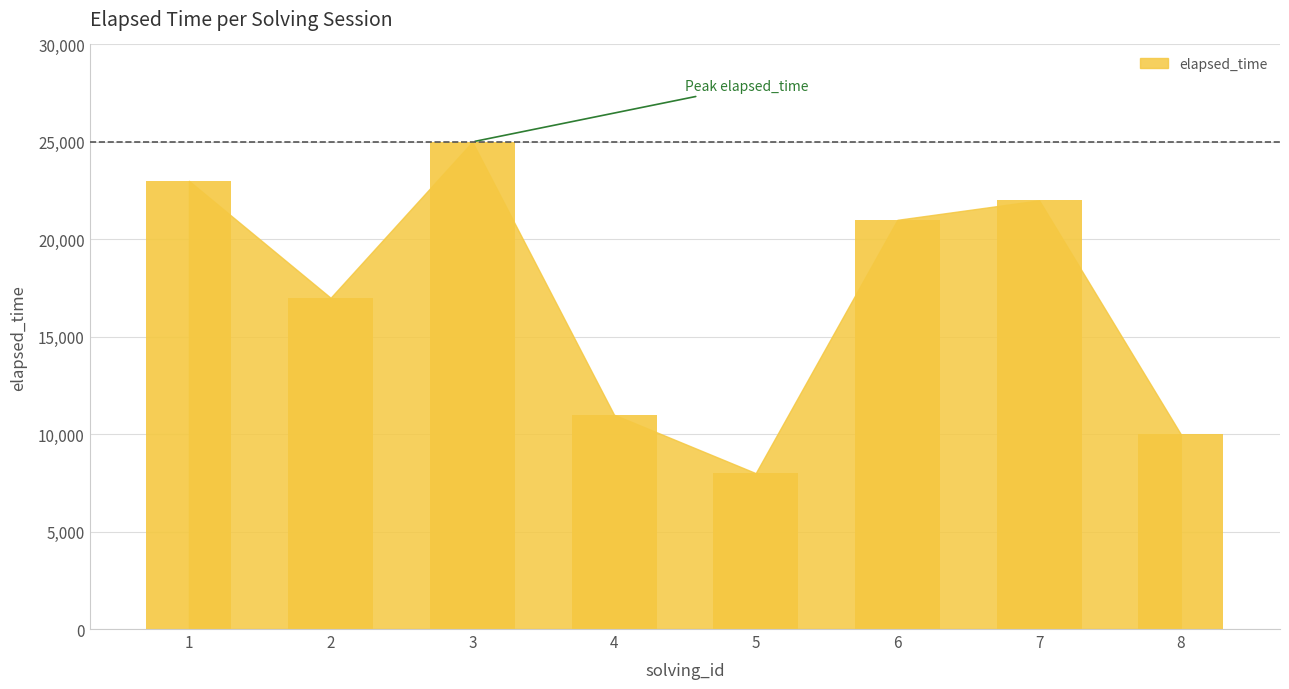

What is the value of the 8th bar from the left?

10000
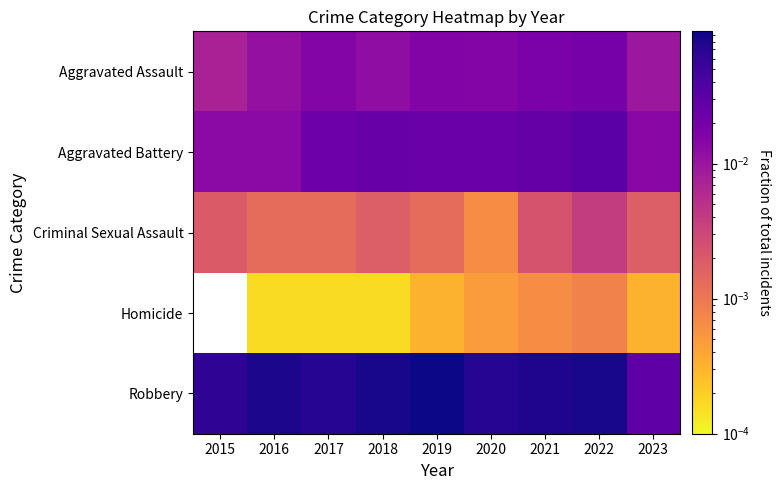

At which category is the sum across all series the highest?

2022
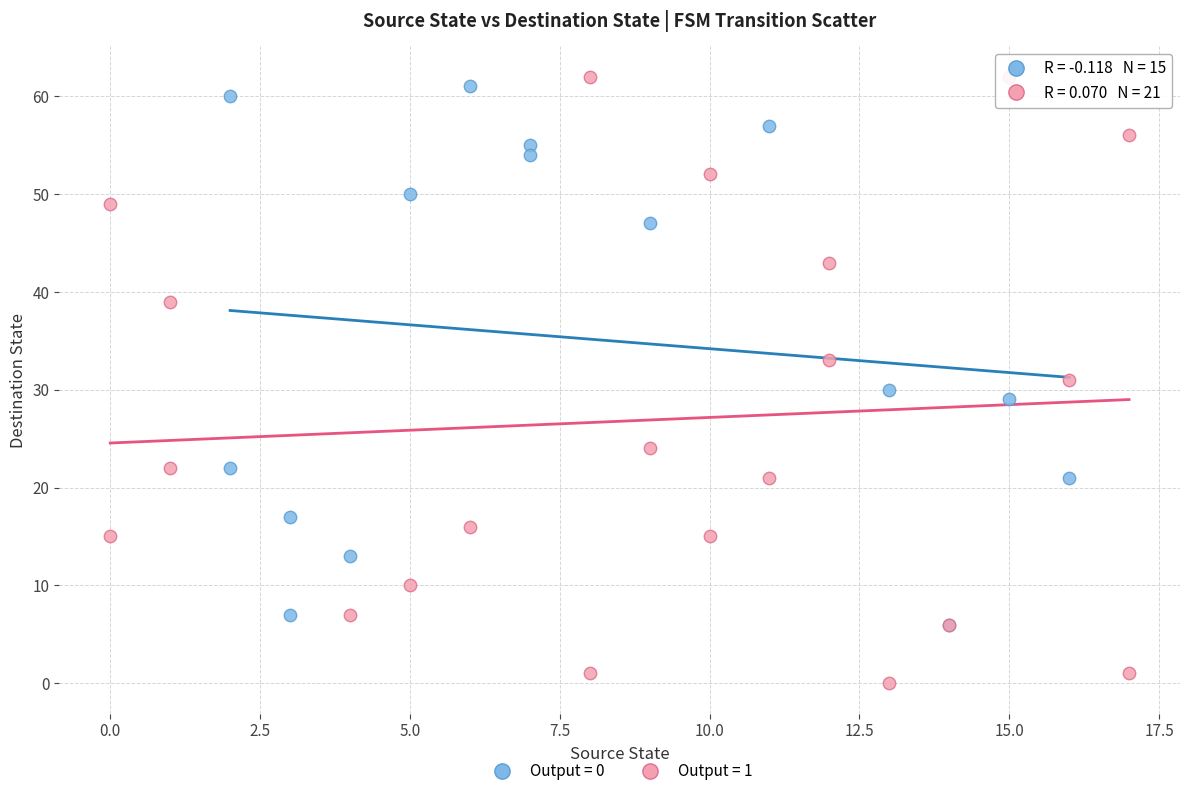

Which series has the widest spread of Y values?

Output = 1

:::::

• _Assigned task_: Set out the rows above as a Markdown table with the columns Number and Line, one line of text per table row. Skip blank lines and leave out the pictures.

• _Answer box_:
| Number | Line |
|---|---|
| 1 | What is the value of the 8th bar from the left? |
| 2 | 10000 |
| 3 | At which category is the sum across all series the highest? |
| 4 | 2022 |
| 5 | Which series has the widest spread of Y values? |
| 6 | Output = 1 |